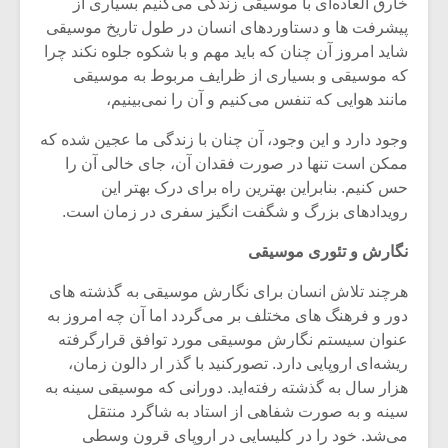
خارق العاده‌ای با موسیقی زندگی می‌کنیم بسیاری از
پیشرفت ها و دستاوردهای انسان در طول تاریخ موسیقی
شاید امروز آن چنان که باید مهم و با شکوه جلوه نکند چرا
که موسیقی و بسیاری از ظرایف مربوط به موسیقی
مانند هوایی که تنفس می‌کنیم و آن را نمی‌بینیم،
وجود دارد و این وجود، آن چنان با زندگی ما عجین شده که
ممکن است تنها در صورت فقدان آن، جای خالی آن را
حس کنیم. بنابراین بهترین راه برای درک بهتر این
رویدادهای بزرگ و شگفت انگیز سفری در زمان است.
نگارش و تئوری موسیقی
هرچند تلاش انسان برای نگارش موسیقی به گذشته های
میکلوش روژا
موریس ژار
دور و فرهنگ های مختلف بر می‌گردد اما آن چه امروز به
عنوان سیستم نگارش موسیقی مورد توافق قرارگرفته
ریشه‌ای اروپایی دارد. تصورکنید با گذر ار دالون زمان،
هزار سال به گذشته رفته‌اید. دورانی که موسیقی سینه به
یادداشتی بر موسیقی
دوره آموزش
سینه و به صورت شفاهی از استاد به شاگرد منتقل
متن فیلم «متری
موسیقی بر
می‌شد. خود را در کلیسایی در اروپای قرون وسطی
============================================================
* ACTIVITY: All of the data above must be printed exactly, minus its pictures.

* YOUR RESPONSE:
خارق العاده‌ای با موسیقی زندگی می‌کنیم بسیاری از
پیشرفت ها و دستاوردهای انسان در طول تاریخ موسیقی
شاید امروز آن چنان که باید مهم و با شکوه جلوه نکند چرا
که موسیقی و بسیاری از ظرایف مربوط به موسیقی
مانند هوایی که تنفس می‌کنیم و آن را نمی‌بینیم،
وجود دارد و این وجود، آن چنان با زندگی ما عجین شده که
ممکن است تنها در صورت فقدان آن، جای خالی آن را
حس کنیم. بنابراین بهترین راه برای درک بهتر این
رویدادهای بزرگ و شگفت انگیز سفری در زمان است.
نگارش و تئوری موسیقی
هرچند تلاش انسان برای نگارش موسیقی به گذشته های
میکلوش روژا
موریس ژار
دور و فرهنگ های مختلف بر می‌گردد اما آن چه امروز به
عنوان سیستم نگارش موسیقی مورد توافق قرارگرفته
ریشه‌ای اروپایی دارد. تصورکنید با گذر ار دالون زمان،
هزار سال به گذشته رفته‌اید. دورانی که موسیقی سینه به
یادداشتی بر موسیقی
دوره آموزش
سینه و به صورت شفاهی از استاد به شاگرد منتقل
متن فیلم «متری
موسیقی بر
می‌شد. خود را در کلیسایی در اروپای قرون وسطی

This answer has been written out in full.